Gardiens de la morale
Laenser suit de loin les attaques visant le tandem Aherdane – Ikken. Comme nous le confirme l’un de ses proches, "cela pourrait bien faire son bonheur". Aherdane et Ikken éclaboussés, c’est bien lui, Laenser, qui s’érige en effet comme le leader incontesté, le Monsieur propre, ou presque, de ce pôle-addition haraki créé pour combler les ambitions politiques des trois hommes. Si le pôle haraki, demain, dégageait un super ministre, ce ne pourrait être que lui. À moins que les criquets pèlerins qui s’apprêtent à conquérir le Maroc n’en décident autrement…
Loin des petits calculs de leurs chefs, les élus du pôle haraki vaquent à d’autres (pré)occupations.
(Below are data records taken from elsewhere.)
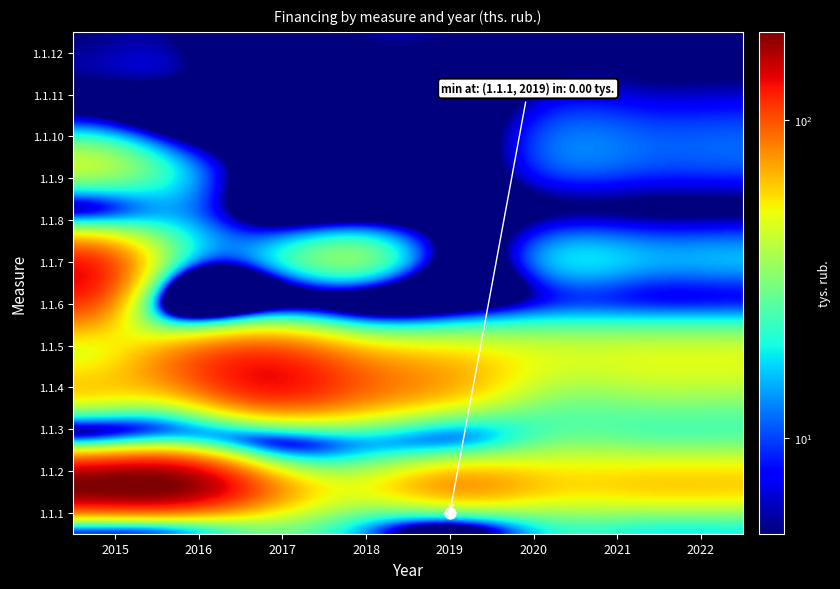

Reading left to right, list all the values displayed in this chart.

1.1.1: 2015=10.0	2016=13.5	2017=30.0	2018=15.0	2019=0.0	2020=20.0	2021=20.0	2022=20.0
1.1.2: 2015=190.0	2016=190.0	2017=90.0	2018=50.0	2019=73.0	2020=60.0	2021=60.0	2022=60.0
1.1.3: 2015=20.0	2016=30.0	2017=10.0	2018=15.0	2019=15.0	2020=30.0	2021=30.0	2022=30.0
1.1.4: 2015=55.0	2016=60.0	2017=110.7	2018=87.0	2019=60.0	2020=35.0	2021=35.0	2022=35.0
1.1.5: 2015=50.0	2016=75.0	2017=105.0	2018=69.9	2019=55.0	2020=45.0	2021=45.0	2022=45.0
1.1.6: 2015=105.0	2016=0.0	2017=0.0	2018=0.0	2019=0.0	2020=10.0	2021=10.0	2022=10.0
1.1.7: 2015=120.0	2016=30.0	2017=15.0	2018=30.0	2019=0.0	2020=15.0	2021=15.0	2022=15.0
1.1.8: 2015=10.0	2016=15.0	2017=0.0	2018=0.0	2019=0.0	2020=5.0	2021=5.0	2022=5.0
1.1.9: 2015=40.0	2016=20.0	2017=0.0	2018=0.0	2019=0.0	2020=10.0	2021=10.0	2022=10.0
1.1.10: 2015=10.0	2016=0.0	2017=0.0	2018=0.0	2019=0.0	2020=10.0	2021=10.0	2022=10.0
1.1.11: 2015=5.0	2016=5.0	2017=0.0	2018=0.0	2019=0.0	2020=5.0	2021=5.0	2022=5.0
1.1.12: 2015=5.0	2016=5.0	2017=0.0	2018=5.0	2019=5.0	2020=5.0	2021=5.0	2022=5.0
Au Parlement, où ils sont dispersés en deux rangs (le groupe commun MP-MNP d’une part, et le groupe UD de l’autre), les élus harakis se ruent dans les brancards. Ils multiplient les questions orales sur les "attaques dans la presse, ciblant les symboles de la Nation" et, plus surprenant, jouent désormais sur le terrain de la morale publique. Ils ont eu l’idée, via un élu UD, de s’attaquer… à un long-métrage cinématographique : Les yeux secs de Narjiss Nejjar, une fiction tournée dans un village de prostituées en plein Atlas. Le député haraki, soutenu par les siens, a lancé une fatwa pour interdire le film et est allé jusqu’à menacer de porter plainte contre la réalisatrice. Commentaire d’un habitué des joutes parlementaires : "Jusqu’aux attentats du 16 mai 2003, c’est le PJD qui se réservait le droit de dénoncer la création artistique, au nom de la sauvegarde des valeurs familiales. Désormais, le PJD se tient plutôt tranquille, laissant le soin aux harakis de monter au créneau". Brrrr, on tremble !
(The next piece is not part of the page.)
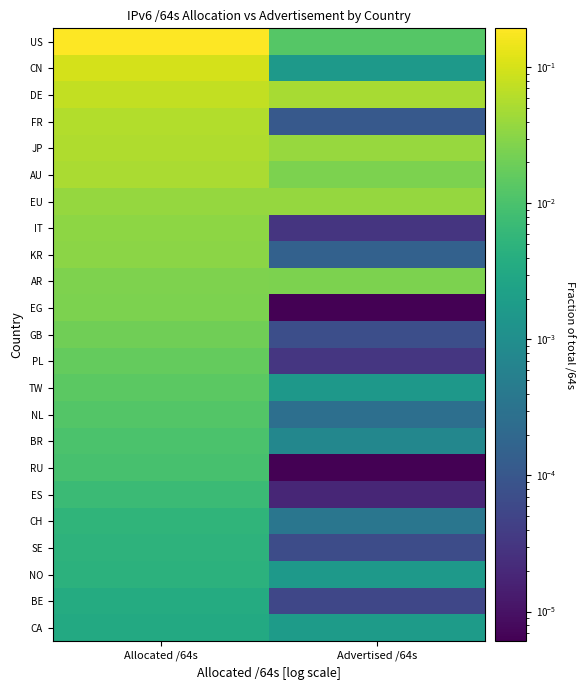

Rank the series at Allocated /64s from highest to lowest value.

US, CN, DE, FR, JP, AU, EU, IT, KR, AR, EG, GB, PL, TW, NL, BR, RU, ES, CH, SE, NO, BE, CA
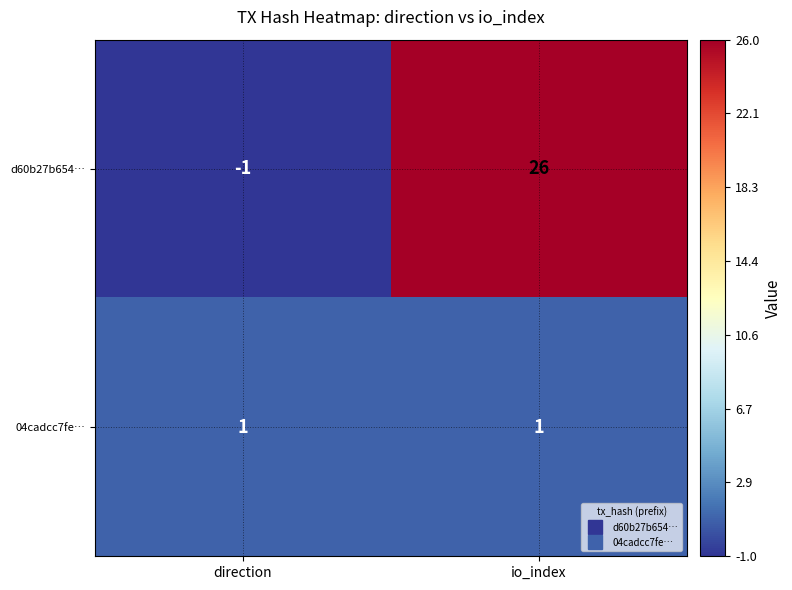

Rank the series at direction from highest to lowest value.

04cadcc7fe…, d60b27b654…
Rétrospective ; La haraka ne renonce jamais

Rétrospectivement, le mouvement haraki a commencé en 1958, année à laquelle Mahjoubi Aherdane et Abdelkrim Khatib ont fondé le Mouvement populaire (MP). Le parti a été créé avec la bénédiction du Palais, dans le but d’investir le monde rural et de contrecarrer l’hégémonie, à l’époque, de l’Istiqlal. Ce qui lui a valu d’être taxé, par ses détracteurs, de "premier parti administratif du Maroc indépendant". Le MP, nouveau repère du conservatisme et du "monarchisme" inconditionnel, a bien rempli sa mission mais la personnalité d’Aherdane lui a valu toutes les dissensions. Khatib a ainsi déserté les rangs dès les années 60 pour fonder le MPDC qui, après un long sommeil, allait se transformer dans les années 90 en PJD, nouveau pôle du sonservatisme, cette fois-ci religieux. En 1986, c’est le "jeune" Mohand Laenser qui s’est accaparé du MP après en avoir expulsé son ancien mentor, Aherdane, parti de son côté fonder le Mouvement national populaire (MNP). Les mêmes causes reproduisant les mêmes effets, le "caractère" d’Aherdane allait, par la suite, faire de nouveaux mécontents partis, chacun de leur côté, fonder un nouveau parti. Le MDS, l’UD et Al-Aahd sont les produits successifs de scissions au sein de la haraka d’Aherdane. Après avoir contribué à l’éclosion d’un multipartisme à la marocaine, et à plusieurs gouvernements, le mouvement haraki, champion du nomadisme politique, est revenu avec le nouveau millénaire, à de meilleurs sentiments et à une démarche plus unioniste. Aherdane et Laenser ont enterré la hache de guerre, lançant la perche tantôt à Archane, tantôt à Ikken. C’est avec ce dernier, fondateur de l’UD, que le tandem Aherdane-Laenser a recomposé le pôle harakiste fin 2003. Depuis, l’addition des élus MP, MNP, UD (entre 50 et 80 députés, selon les saisons) et les échanges d’amabilités entre Laenser, Aherdane et Ikken ressemblent à des coups politiques. La haraka tente, par là, de se trouver une place au soleil : un retour en force au gouvernement.